Il suffit de penser aux allégations de truquage d’élections au Nigeria et au Kenya, où Peter Obi et Raila Odinga affirment respectivement que les élections ont été volées. Ce qui est indéniable, c’est que le vainqueur des élections n’a jamais d’importance tant que la super structure de contrôle mondial et de népotisme reste intacte. C’est pourquoi même des pays comme la Somalie, la République centrafricaine ou le Sud-Soudan, dont le principal objectif devrait être la paix et la stabilité, organisent des élections. Pourquoi et pour qui ? Malheureusement, c’est dans ce genre d’environnement que des gens comme Mahmood sont censés opérer et prospérer.
Exploiter l’incertitude des protestations et des révolutions
Enfin, pour paraphraser Marx et Fanon, les travailleurs opprimés prennent conscience de leur exploitation et se soulèvent ; ils refusent de travailler et décident de détruire ou d’incendier les équipements. Ils renversent les rapports de force existants. La classe dirigeante tremble lorsque les opprimés réalisent qu’ils n’ont rien d’autre à perdre que leurs chaînes. Il y a des leçons à tirer de la révolution égyptienne qui a conduit au renversement du président Hosni Moubarak. Si elle n’avait pas été exploitée par des intérêts étrangers, en particulier par les États-Unis et leurs complices, comme c’est souvent le cas, l’Égypte serait un pays tout à fait différent. Mais malgré la brièveté de la révolution, l’Égypte de Moubarak ne pourra jamais être la même que celle que le général el-Sisi a volée au président Morsi.
Il ne fait aucun doute que les révolutions sont source d’incertitude majeure.

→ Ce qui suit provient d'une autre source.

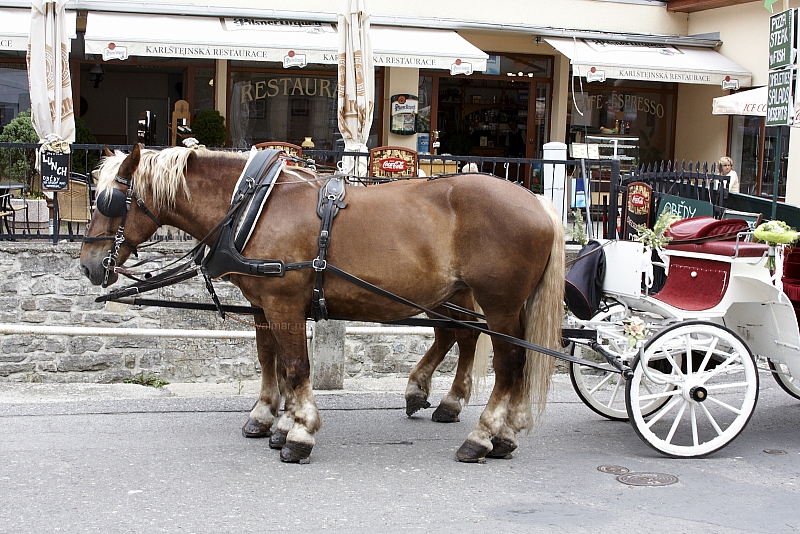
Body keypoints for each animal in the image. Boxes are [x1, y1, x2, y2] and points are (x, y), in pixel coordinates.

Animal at [81, 146, 564, 464]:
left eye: (109, 201)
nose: (88, 265)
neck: (253, 204)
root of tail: (538, 202)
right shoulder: (263, 306)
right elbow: (270, 361)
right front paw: (270, 418)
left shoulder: (283, 303)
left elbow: (296, 367)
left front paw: (298, 432)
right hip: (462, 297)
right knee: (468, 340)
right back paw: (488, 422)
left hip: (498, 303)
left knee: (508, 361)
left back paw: (483, 435)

Surtout lorsqu’elles s’accompagnent de résistance et de violence de la part d’intérêts locaux préexistants et souvent internationaux, comme cela s’est produit en Égypte. Mais ce qui est également indéniable, c’est que l’apparente stabilité du continent africain favorise en fait les profiteurs qui l’ont conçue et qui ont placé des laquais et des compradores dans des lieux clés de décision et de pouvoir : elle favorise leurs banques, leurs sociétés minières, leurs marchands de minerais et d’armes. Ces réseaux d’esclavage et d’exploitation solidement établis détestent l’odeur de l’incertitude, car les nouveaux détenteurs du pouvoir pourraient être radicalement enclins à une indépendance totale. Si ces manifestations ont pour but de chasser les intérêts étrangers du continent, Mahmood et consorts auraient peut-être dû les rejoindre pour la bonne cause.